▶ _Working data_:

[Start of section]

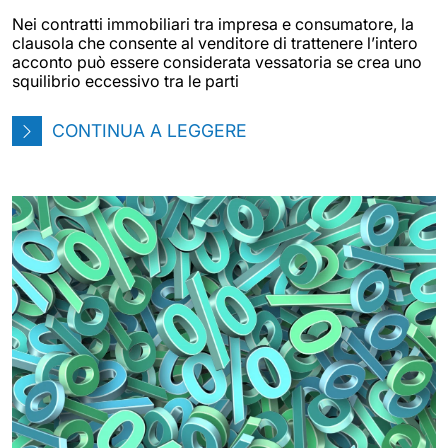
Nei contratti immobiliari tra impresa e consumatore, la
clausola che consente al venditore di trattenere l’intero
acconto può essere considerata vessatoria se crea uno
squilibrio eccessivo tra le parti
CONTINUA A LEGGERE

[End of section]

▶ _What is expected_:
All lines from the one with "acconto può essere" to the end of the listing are to be printed exactly as given, both ends included.

▶ _Written answer_:
acconto può essere considerata vessatoria se crea uno
squilibrio eccessivo tra le parti
CONTINUA A LEGGERE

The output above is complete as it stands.